EXERCISE INPUT:
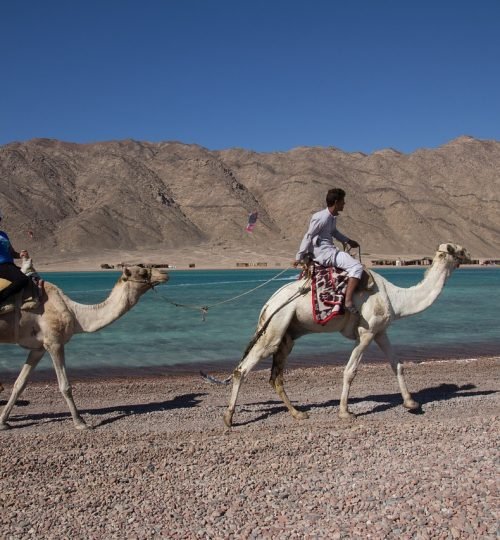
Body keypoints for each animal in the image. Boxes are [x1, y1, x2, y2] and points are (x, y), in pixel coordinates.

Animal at [0, 266, 168, 430]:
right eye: (142, 272)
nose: (164, 274)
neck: (75, 314)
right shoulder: (54, 343)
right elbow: (65, 386)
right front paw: (80, 422)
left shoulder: (39, 348)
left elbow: (20, 383)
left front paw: (3, 422)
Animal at [215, 244, 468, 426]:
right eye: (456, 249)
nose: (468, 254)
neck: (396, 298)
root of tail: (268, 305)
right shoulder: (366, 332)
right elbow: (350, 371)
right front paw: (345, 412)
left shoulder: (380, 331)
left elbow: (397, 364)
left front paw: (411, 403)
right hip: (276, 328)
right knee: (242, 369)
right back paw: (229, 418)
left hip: (287, 334)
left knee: (275, 377)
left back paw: (298, 414)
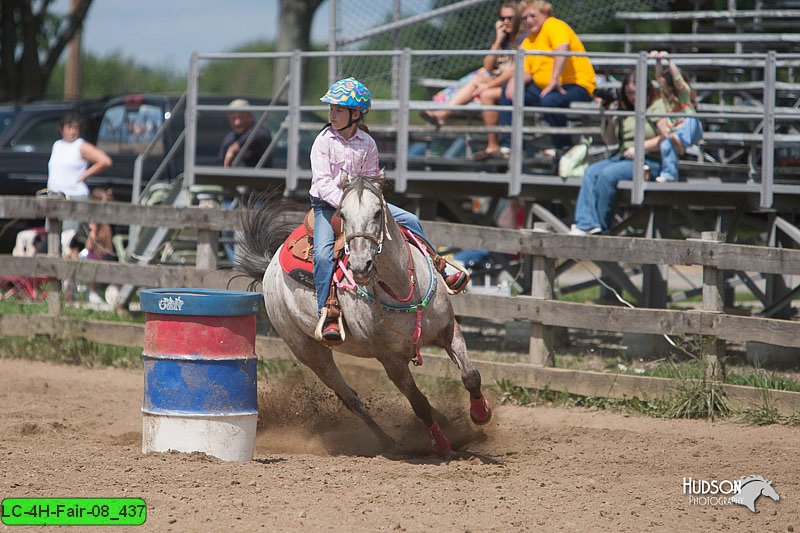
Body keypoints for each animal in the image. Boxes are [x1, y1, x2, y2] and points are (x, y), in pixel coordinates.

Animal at [234, 172, 490, 456]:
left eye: (378, 213)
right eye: (342, 215)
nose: (359, 266)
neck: (403, 288)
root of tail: (270, 264)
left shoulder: (448, 331)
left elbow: (470, 376)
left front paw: (481, 414)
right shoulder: (390, 359)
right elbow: (419, 402)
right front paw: (442, 445)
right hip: (309, 351)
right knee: (350, 398)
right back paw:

EXERCISE DESCRIPTION: Output the whole listing without change. Any picture is to be left out.

TASK RESULT:
Body keypoints for each animal in the image. Boxes are [x1, y1, x2, y2] and points are (x, y), in pixel coordinates.

Animal at [0, 266, 168, 430]:
right eye: (142, 272)
nose: (164, 274)
neck: (75, 314)
right shoulder: (54, 343)
right elbow: (65, 386)
right front paw: (80, 422)
left shoulder: (39, 348)
left elbow: (20, 383)
left front paw: (3, 422)
Animal at [215, 244, 468, 426]:
right eye: (456, 249)
nose: (468, 254)
neck: (396, 298)
root of tail: (268, 305)
right shoulder: (366, 332)
right elbow: (350, 371)
right front paw: (345, 412)
left shoulder: (380, 331)
left elbow: (397, 364)
left front paw: (411, 403)
right hip: (276, 328)
right knee: (242, 369)
right back paw: (229, 418)
left hip: (287, 334)
left knee: (275, 377)
left back paw: (298, 414)
Body keypoints for each animal in the image. Boxes are [x1, y1, x2, y2] and points are (x, y), in pixel coordinates.

Animal at [234, 172, 490, 456]:
left eye: (378, 213)
right eye: (342, 215)
nose: (359, 266)
neck: (403, 288)
root of tail: (270, 264)
left shoulder: (448, 331)
left elbow: (470, 376)
left front paw: (481, 414)
right shoulder: (390, 359)
right elbow: (419, 402)
right front paw: (442, 445)
right hip: (309, 351)
right knee: (350, 398)
right back paw:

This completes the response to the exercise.